=== Document segment ===
"""

The supervisor pattern goes beyond simple routing. A manager agent creates a structured plan (as JSON), then executes each step by delegating to the appropriate sub-agent. Each step receives the accumulated context from previous steps, enabling later agents to build on earlier work. This pattern is more powerful than routing because it handles multi-step tasks where the output of one agent feeds into the next.

The manager uses json_object response format to ensure the plan is machine-parseable. The accumulated context string grows with each step, giving each subsequent agent full visibility into what has already been accomplished. Finally, the manager synthesizes all step results into a coherent output — this is important because individual step results may be fragmented or use inconsistent terminology.

type Step struct {
Agent string
Task string
}
func planAndExecute(ctx context.Context, manager llm.ChatModel, agents map[string]llm.ChatModel, goal string) (string, error) {
// Step 1: Manager creates a plan
planMsgs := []schema.Message{
schema.NewSystemMessage(`You are a project manager. Break down the goal into steps.
For each step, specify which agent should handle it (researcher, coder, writer).
Respond in JSON format: [{"agent": "researcher", "task": "..."}]`),
schema.NewHumanMessage(goal),
}
planResp, err := manager.Generate(ctx, planMsgs,
llm.WithResponseFormat(llm.ResponseFormat{Type: "json_object"}),
)
if err != nil {
return "", fmt.Errorf("plan: %w", err)

"""

=== Brief 1 ===
According to the supervisor-pattern text, which response format does the manager use so that its plan is machine-parseable?
=== Brief 2 ===
Summarize the supervisor-pattern text in two sentences.
=== Brief 3 ===
Write the next part of the supervisor-pattern text, picking up right after its final line of code.

=== Supplied data ===

"""

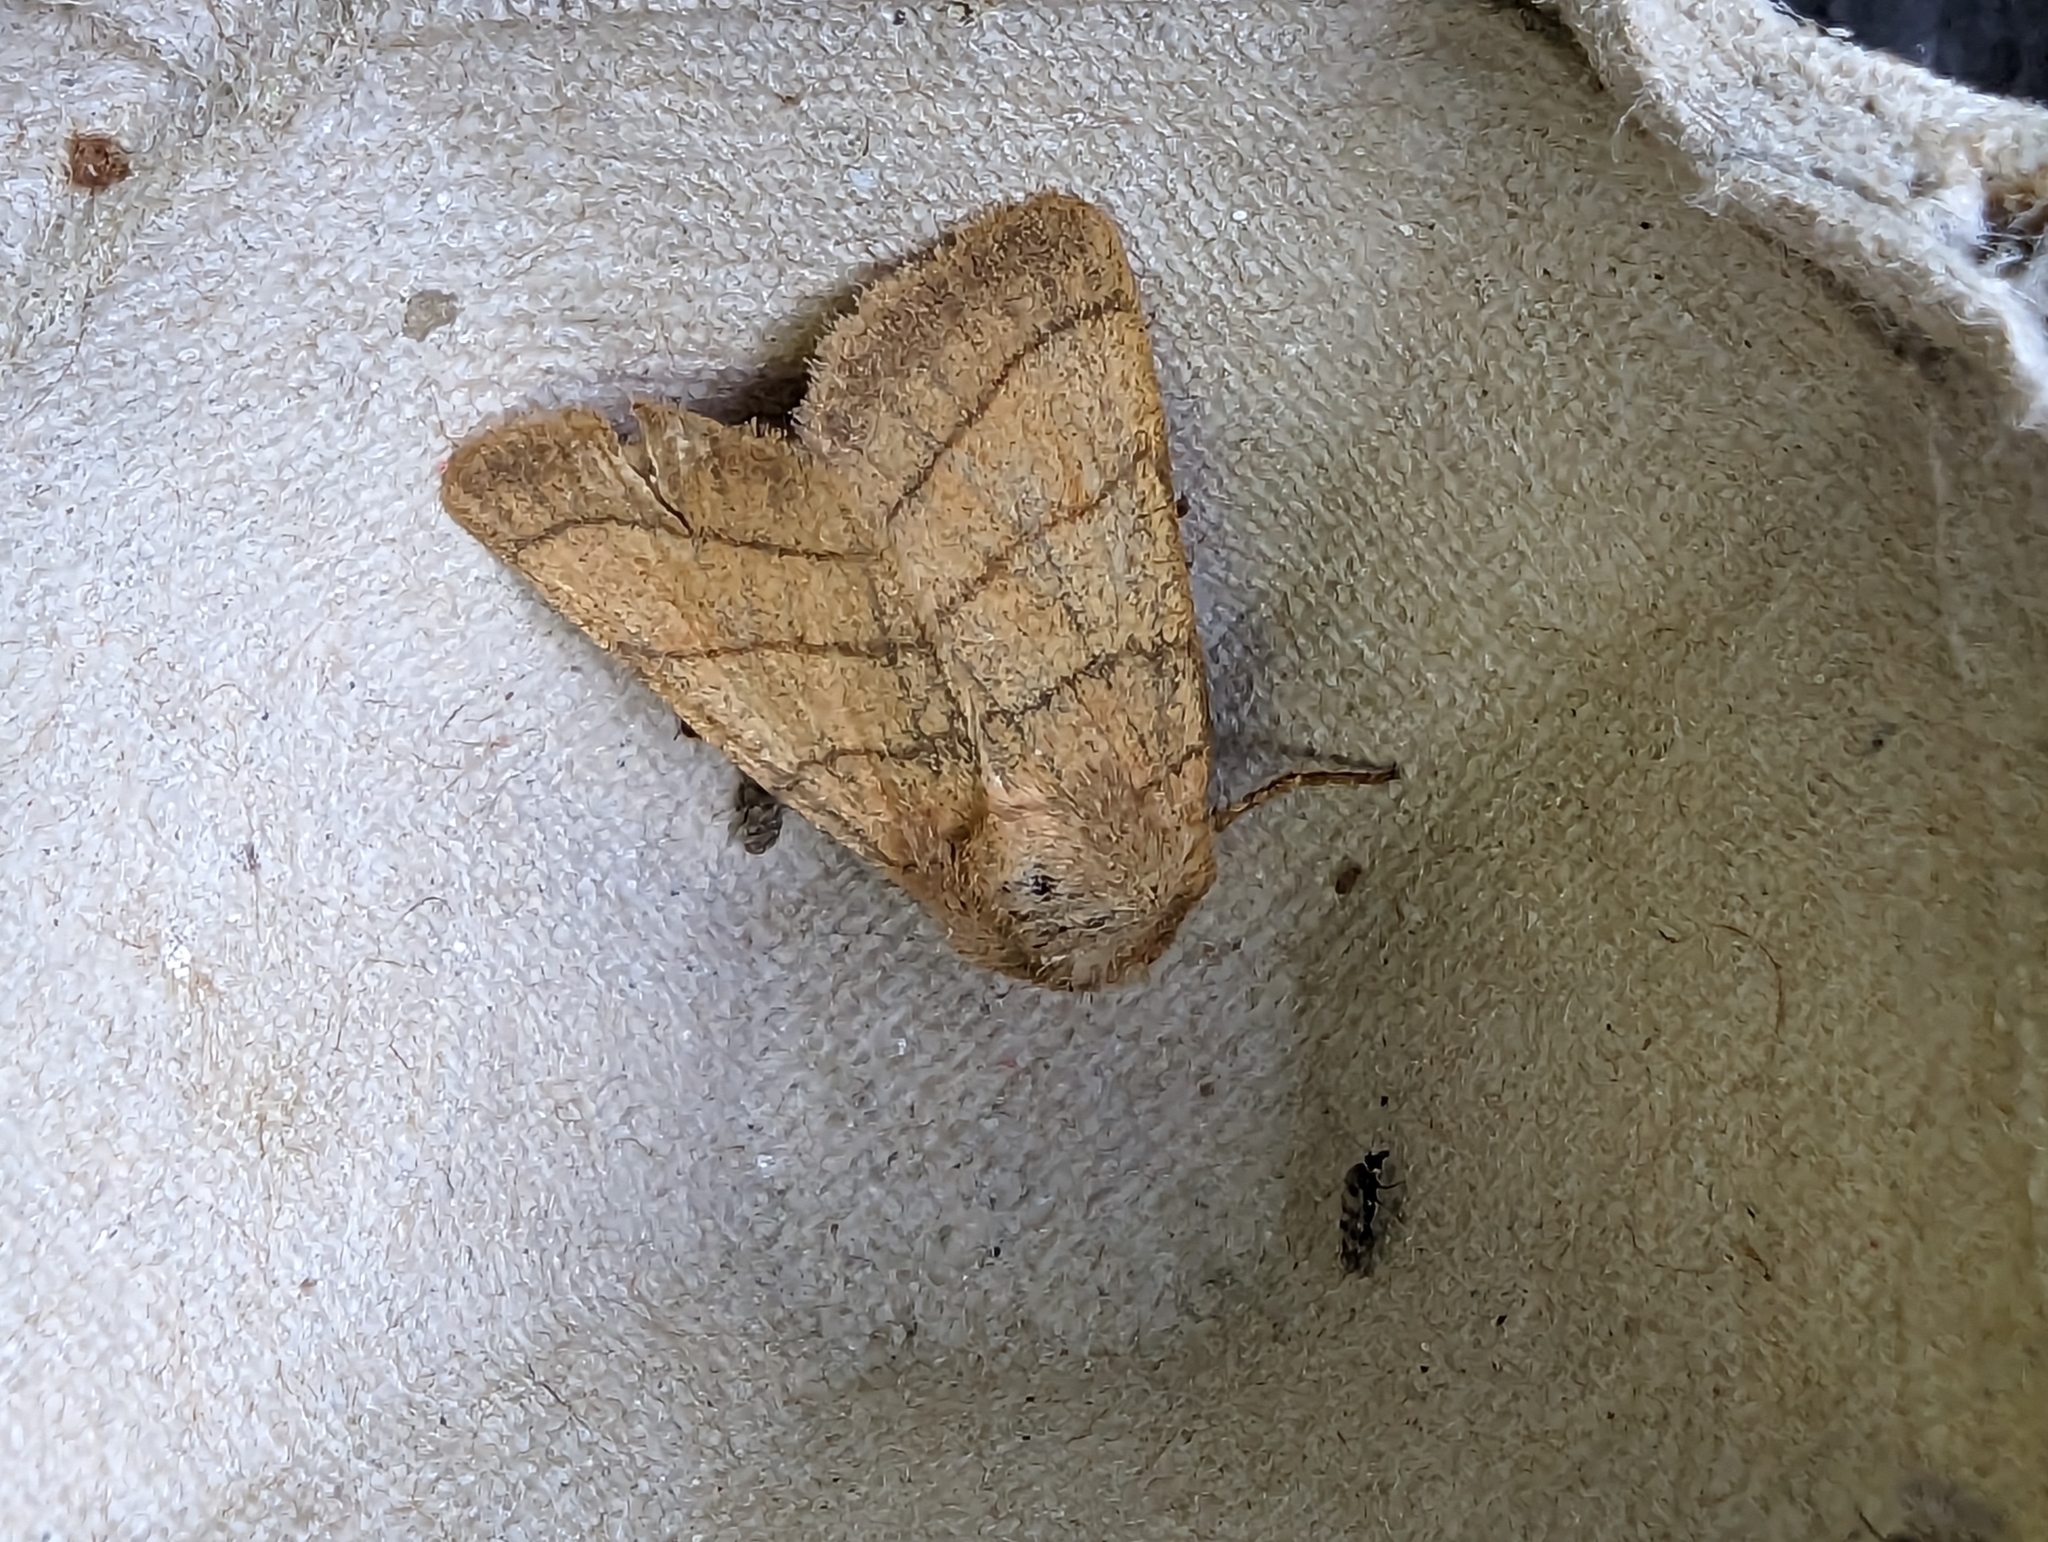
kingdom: Animalia
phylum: Arthropoda
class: Insecta
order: Lepidoptera
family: Noctuidae
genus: Charanyca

"""

=== Answer section 1 ===
The json_object response format.

=== Answer section 2 ===
In the supervisor pattern, a manager agent writes a JSON plan and delegates each step to the right sub-agent, passing along the accumulated context so later agents can build on earlier work. The manager requests the json_object response format to keep the plan machine-parseable, and it finally synthesizes all step results into one coherent output because individual results may be fragmented or use inconsistent terminology.

=== Answer section 3 ===
}
var steps []Step
if err := json.Unmarshal([]byte(planResp.Text()), &steps); err != nil {
return "", fmt.Errorf("parse plan: %w", err)
}
// Step 2: Execute each step
var results []string
var accumulatedContext string
for i, step := range steps {
fmt.Printf("Step %d: [%s] %s\n", i+1, step.Agent, step.Task)
agent, ok := agents[step.Agent]
if !ok {
return "", fmt.Errorf("unknown agent: %s", step.Agent)
}
msgs := []schema.Message{
schema.NewSystemMessage("Complete the following task. Use the context provided from previous steps."),
schema.NewHumanMessage(fmt.Sprintf("Task: %s\n\nContext from previous steps:\n%s", step.Task, accumulatedContext)),
}
resp, err := agent.Generate(ctx, msgs)
if err != nil {
return "", fmt.Errorf("step %d (%s): %w", i+1, step.Agent, err)
}
result := resp.Text()
results = append(results, result)
accumulatedContext += fmt.Sprintf("\n--- Step %d result ---\n%s\n", i+1, result)
}
// Step 3: Manager synthesizes final output
synthMsgs := []schema.Message{
schema.NewSystemMessage("Synthesize the following step results into a coherent final output."),
schema.NewHumanMessage(accumulatedContext),
}
final, err := manager.Generate(ctx, synthMsgs)
if err != nil {
return "", fmt.Errorf("synthesize: %w", err)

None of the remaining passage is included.